Author: Alicia Chudo
Publisher: Northwestern University Press
Published: 2000-05-15
Total Pages: 255
ISBN-13: 0810117886
DOWNLOAD EBOOK"Russia had fascinated outsiders for centuries, and according to Alicia Chudo, it is high time this borscht stopped. In And Quiet Flows the Vodka, Chudo takes no prisoners as she examines Russia's great tradition of unreadable writers, revolutionaries who can't hit the broadside of a tsar, and Soviets who like their vodka but love their tractors." --Book Jacket.

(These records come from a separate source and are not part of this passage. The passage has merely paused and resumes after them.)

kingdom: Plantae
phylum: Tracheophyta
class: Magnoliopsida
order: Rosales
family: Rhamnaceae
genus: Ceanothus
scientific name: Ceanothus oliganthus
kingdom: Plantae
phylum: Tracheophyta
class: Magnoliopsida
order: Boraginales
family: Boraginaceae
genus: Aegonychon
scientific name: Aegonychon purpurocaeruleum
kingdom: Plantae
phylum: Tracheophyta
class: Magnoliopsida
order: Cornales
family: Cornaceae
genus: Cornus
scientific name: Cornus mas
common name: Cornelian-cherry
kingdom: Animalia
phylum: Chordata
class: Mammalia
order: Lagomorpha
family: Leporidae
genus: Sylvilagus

Author: John Tyerman Williams
Publisher:
Published: 2003-05
Total Pages: 191
ISBN-13: 9781405205177
DOWNLOAD EBOOK'In this witty and entertaining excursion through previously unchartered areas of the world of Pooh, John Tyerman Williams sets out to prove beyond a doubt that the whole of Western philosophy - from the cosmologists of ancient Greece to existentialism in this century - may be found in Winnie-the-Pooh and The House at Pooh Corner. This book confirms what many have long suspected: that Pooh is a Bear of Enormous Brain
Author: Deidre Shauna Lynch
Publisher: University of Chicago Press
Published: 2014-12-22
Total Pages: 335
ISBN-13: 022618384X
DOWNLOAD EBOOKOne of the most common—and wounding—misconceptions about literary scholars today is that they simply don’t love books. While those actually working in literary studies can easily refute this claim, such a response risks obscuring a more fundamental question: why should they? That question led Deidre Shauna Lynch into the historical and cultural investigation of Loving Literature. How did it come to be that professional literary scholars are expected not just to study, but to love literature, and to inculcate that love in generations of students? What Lynch discovers is that books, and the attachments we form to them, have played a vital role in the formation of private life—that the love of literature, in other words, is deeply embedded in the history of literature. Yet at the same time, our love is neither self-evident nor ahistorical: our views of books as objects of affection have clear roots in eighteenth- and nineteenth-century publishing, reading habits, and domestic history. While never denying the very real feelings that warm our relationship to books, Loving Literature nonetheless serves as a riposte to those who use the phrase “the love of literature” as if its meaning were transparent. Lynch writes, “It is as if those on the side of love of literature had forgotten what literary texts themselves say about love’s edginess and complexities.” With this masterly volume, Lynch restores those edges and allows us to revel in those complexities.
Author: Frederick Crews
Publisher: Cybereditions Corporation
Published: 2002-06-01
Total Pages: 253
ISBN-13: 9781877275005
DOWNLOAD EBOOKThis carefully reasoned and witty book presents a searing critique of the pretension and folly infecting the literary academy. Besides targeting the excesses of "theory," the essays cover such diverse figures as Joseph Conrad, Henry Miller, Norman Mailer, Philip Roth, Philip Rahv, and Leslie Fiedler.
Author: David Benedictus
Publisher: Penguin
Published: 2009-10-05
Total Pages: 256
ISBN-13: 1101149493
DOWNLOAD EBOOKVisit our all-new Pooh website! It was eighty years ago, on the publication of The House at Pooh Corner, when Christopher Robin said good-bye to Winnie-the-Pooh and his friends in the Hundred Acre Wood. Now they are all back in new adventures, for the first time approved by the Trustees of the Pooh Properties. This is a companion volume that truly captures the style of A. A. Milne-a worthy sequel to The House at Pooh Corner and Winnie-the-Pooh. Listen to award-winning narrator Jim Dale reading the Exposition to Return to the Hundred Acre Wood. Also available from Penguin Audio.